A heavy 9cm diameter ball is placed in an empty cylindrical tin
of diameter 12cm. Enough water is poured into the can to cover
the ball.if the ball is then removed , how far does the water
level fall
volume of ball = (4/3)π(4.5)^3
So that is the change in volume in the cylinder once removed
π(6^2) h = (4/3)π(9/2)^3
36h = (4/3)(729/8) = 243/2
h = 243/72 = 27/8
the water will fall 27/8 cm or 3.375 cm
check my arithmetic.
Well, it really depends on how thirsty the water is. It might fall a little for a casual sip or a lot if it's feeling particularly parched. I guess we can calculate the exact amount using a bit of math!
First, let's calculate the volume of water in the can with the ball inside. The volume of a cylinder can be found using the formula V = πr^2h, where r is the radius and h is the height. The radius of the can is half of its diameter, so it's 6 cm. Since the ball is 9 cm in diameter, its radius is 4.5 cm.
The height of the water in the can is the same as the height of the can itself, so we need to find the height. The height can be calculated by subtracting the ball's radius from the can's radius.
h = 6 cm - 4.5 cm
h = 1.5 cm
Now, we can find the volume of the water in the can with the ball inside:
V_1 = π(6 cm)^2(1.5 cm)
V_1 = 169.65 cm^3
Next, let's calculate the volume of just the ball:
V_2 = (4/3)π(4.5 cm)^3
V_2 = 381.7 cm^3
Finally, we subtract the volume of the ball from the initial volume of the water to find how much the water level falls:
V_fall = V_1 - V_2
V_fall = 169.65 cm^3 - 381.7 cm^3
V_fall = -212.05 cm^3
Uh oh!
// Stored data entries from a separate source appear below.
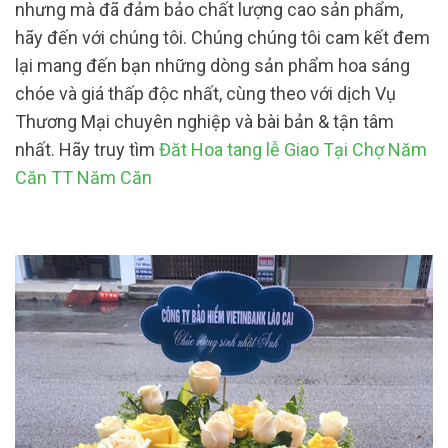
nhưng mà đã đảm bảo chất lượng cao sản phẩm,
hãy đến với chúng tôi. Chúng chúng tôi cam kết đem
lại mang đến bạn những dòng sản phẩm hoa sáng
chóe và giá thấp độc nhất, cùng theo với dịch Vụ
Thương Mại chuyên nghiệp và bài bản & tận tâm
nhất. Hãy truy tìm
Đăt Hoa tang lễ Giao Tại Chợ Năm
Căn TT Năm Căn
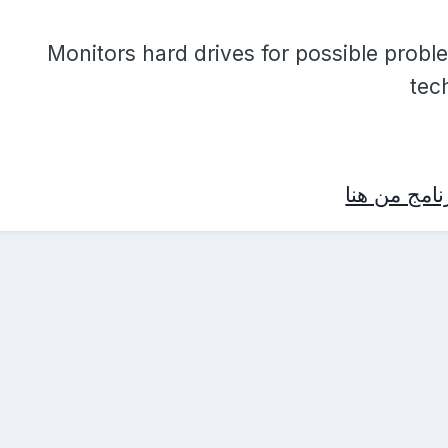
Monitors hard drives for possible probl
tec
امج من هنا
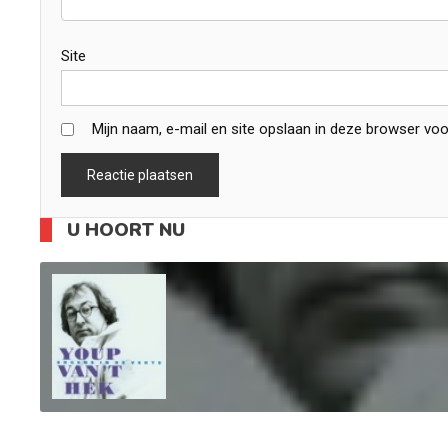
Site
Mijn naam, e-mail en site opslaan in deze browser voo
U HOORT NU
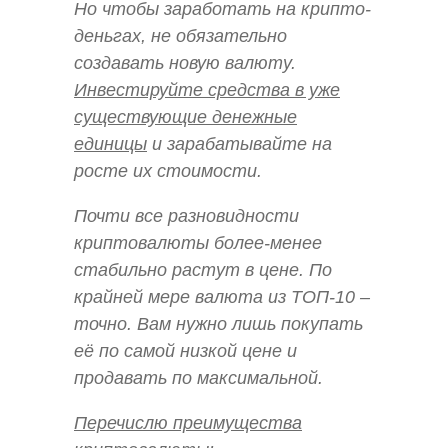
Но чтобы заработать на крипто-
деньгах, не обязательно
создавать новую валюту.
Инвестируйте средства в уже
существующие денежные
единицы
и зарабатывайте на
росте их стоимости.
Почти все разновидности
криптовалюты более-менее
стабильно растут в цене. По
крайней мере валюта из ТОП-10 –
точно. Вам нужно лишь покупать
её по самой низкой цене и
продавать по максимальной.
Перечислю преимущества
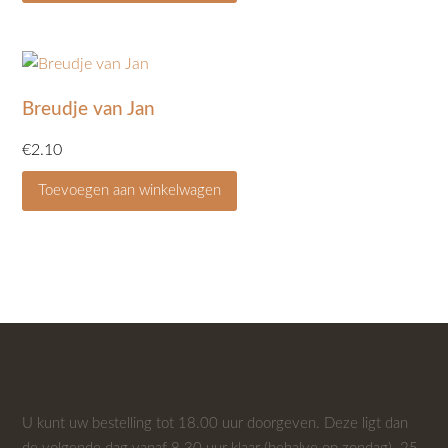
Breudje van Jan
€
2.10
Toevoegen aan winkelwagen
U kunt uw bestelling tot 18.00 uur doorgeven. Deze ligt dan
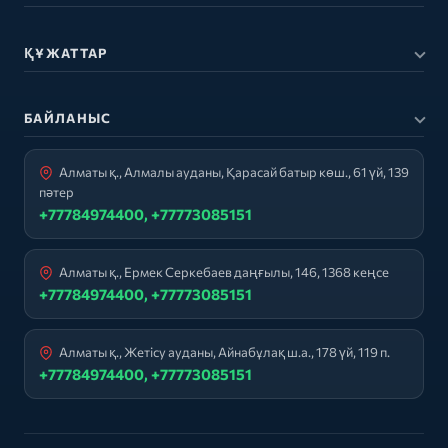
ҚҰЖАТТАР
БАЙЛАНЫС
Алматы қ., Алмалы ауданы, Қарасай батыр көш., 61 үй, 139
пәтер
+77784974400, +77773085151
Алматы қ., Ермек Серкебаев даңғылы, 146, 1368 кеңсе
+77784974400, +77773085151
Алматы қ., Жетісу ауданы, Айнабұлақ ш.а., 178 үй, 119 п.
+77784974400, +77773085151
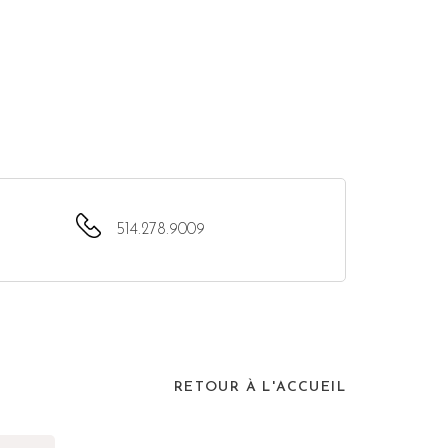
514.278.9009
RETOUR À L'ACCUEIL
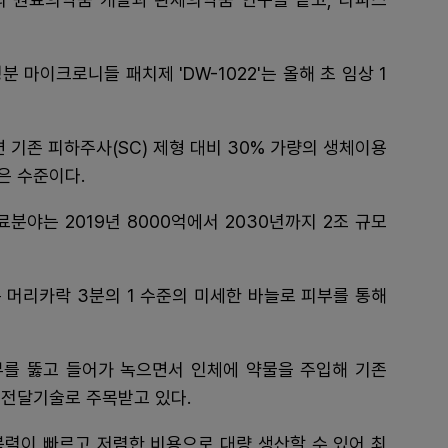
 마이크로니들 패치제 'DW-1022'는 올해 초 임상 1
면 기존 피하주사(SC) 제형 대비 30% 가량의 생체이용
은 수준이다.
야는 2019년 8000억에서 2030년까지 2조 규모
 머리카락 3분의 1 수준의 미세한 바늘로 피부를 통해
를 뚫고 들어가 녹으면서 인체에 약물을 주입해 기존
물전달기술로 주목받고 있다.
복력이 빠르고 저렴한 비용으로 대량 생산할 수 있어 최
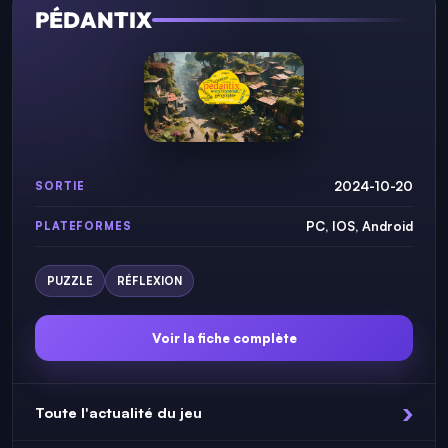
PÉDANTIX
2024-10-20
SORTIE
PC, IOS, Android
PLATEFORMES
PUZZLE
RÉFLEXION
Voir la fiche complète
Toute l'actualité du jeu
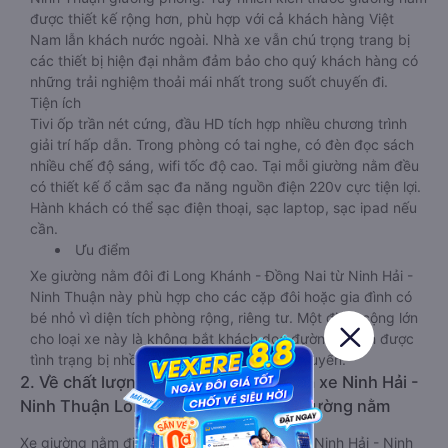
được thiết kế rộng hơn, phù hợp với cả khách hàng Việt
Nam lẫn khách nước ngoài. Nhà xe vẫn chú trọng trang bị
các thiết bị hiện đại nhằm đảm bảo cho quý khách hàng có
những trải nghiệm thoải mái nhất trong suốt chuyến đi.
Tiện ích
Tivi ốp trần nét cứng, đầu HD tích hợp nhiều chương trình
giải trí hấp dẫn. Trong phòng có tai nghe, có đèn đọc sách
nhiều chế độ sáng, wifi tốc độ cao. Tại mỗi giường nằm đều
có thiết kế ổ cắm sạc đa năng nguồn điện 220v cực tiện lợi.
Hành khách có thể sạc điện thoại, sạc laptop, sạc ipad nếu
cần.
Ưu điểm
Xe giường nằm đôi đi Long Khánh - Đồng Nai từ Ninh Hải -
Ninh Thuận này phù hợp cho các cặp đôi hoặc gia đình có
bé nhỏ vì diện tích phòng rộng, riêng tư. Một điểm cộng lớn
cho loại xe này là không bắt khách dọc đường, tránh được
tình trạng bị nhồi nhét trong quá trình di chuyển.
2. Về chất lượng, review, đánh giá nhà xe Ninh Hải -
Ninh Thuận Long Khánh - Đồng Nai giường nằm
Xe giường nằm đi Long Khánh - Đồng Nai từ Ninh Hải - Ninh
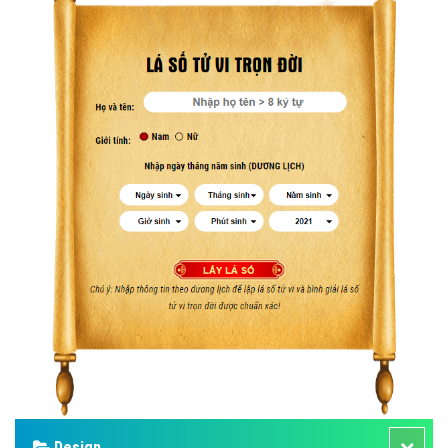
Design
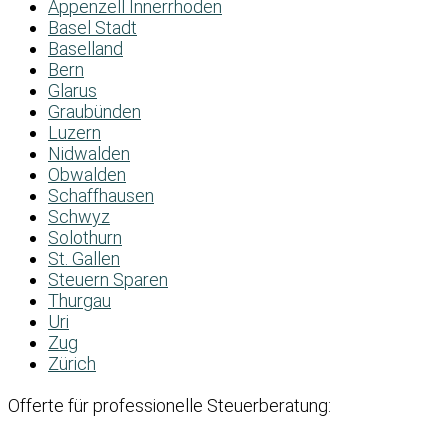
Appenzell Innerrhoden
Basel Stadt
Baselland
Bern
Glarus
Graubünden
Luzern
Nidwalden
Obwalden
Schaffhausen
Schwyz
Solothurn
St. Gallen
Steuern Sparen
Thurgau
Uri
Zug
Zürich
Offerte für professionelle Steuerberatung:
It seems the volume of water actually increases when the ball is removed. That's because the ball displaces some water, and when it's removed, the water rushes back to fill that space. So, the water level doesn't fall at all. It's a bit like a surprise party for the ball!
To determine how far the water level falls when the ball is removed, you need to calculate the volume of the ball and compare it to the volume of water in the can.
1. Calculate the volume of the ball:
The volume of a sphere can be calculated using the formula: V = (4/3)πr^3,
where V is volume and r is the radius of the sphere.
The diameter of the ball is given as 9 cm, so the radius (r) is half of the diameter, which is 9/2 = 4.5 cm.
Substituting the radius into the formula, the volume of the ball is:
V = (4/3)π(4.5^3) = 381.7 cm^3 (rounded to one decimal place).
2. Calculate the volume of water in the can:
The volume of a cylinder can be calculated using the formula: V = πr^2h,
where V is volume, r is the radius of the cylinder, and h is the height of the cylinder.
The diameter of the can is given as 12 cm, so the radius (r) is half of the diameter, which is 12/2 = 6 cm.
To find the height of the water, we need to consider that when the ball is placed in the tin, it displaces some water (equal to the volume of the ball).
So, the height of the water is equal to the volume of the ball (381.7 cm^3) divided by the base area of the tin (πr^2).
Substituting the values into the formula, we get:
V = π(6^2)h = 381.7 cm^3
h = 381.7 / (36π) ≈ 3.4 cm (rounded to one decimal place).
3. Calculate how far the water level falls:
When the ball is removed, the water level will decrease by the height of the ball, which is equal to its diameter (9 cm).
Therefore, the water level falls by 9 cm.
To determine how far the water level falls when the ball is removed, we need to calculate the volume of the ball and the volume of water in the can.
1. Calculate the volume of the ball:
The volume of a sphere can be calculated using the formula: V = (4/3) * π * r^3, where r is the radius of the ball.
Given that the diameter of the ball is 9cm, the radius (r) is half the diameter, which is 4.5cm.
Let's plug in the values and calculate the volume of the ball: V_ball = (4/3) * π * (4.5cm)^3.
2. Calculate the volume of water in the can:
The volume of a cylinder is given by the formula: V = π * r^2 * h, where r is the radius of the base and h is the height of the cylinder (water level in this case).
Given that the diameter of the can is 12cm, the radius (r) is half the diameter, which is 6cm.
The height (water level) is not given, so we will label it as 'h'.
3. Substitute the known values and labels into the equation and solve for 'h':
V_water = π * (6cm)^2 * h
4. Substitute the value of the volume of the ball (V_ball) into the equation for V_water:
V_water = V_can - V_ball
Now, to find how far the water level falls, we need to determine the difference in the water levels before and after removing the ball.
Please provide the height label (h) for the original water level in the can, and I can assist you in calculating the difference.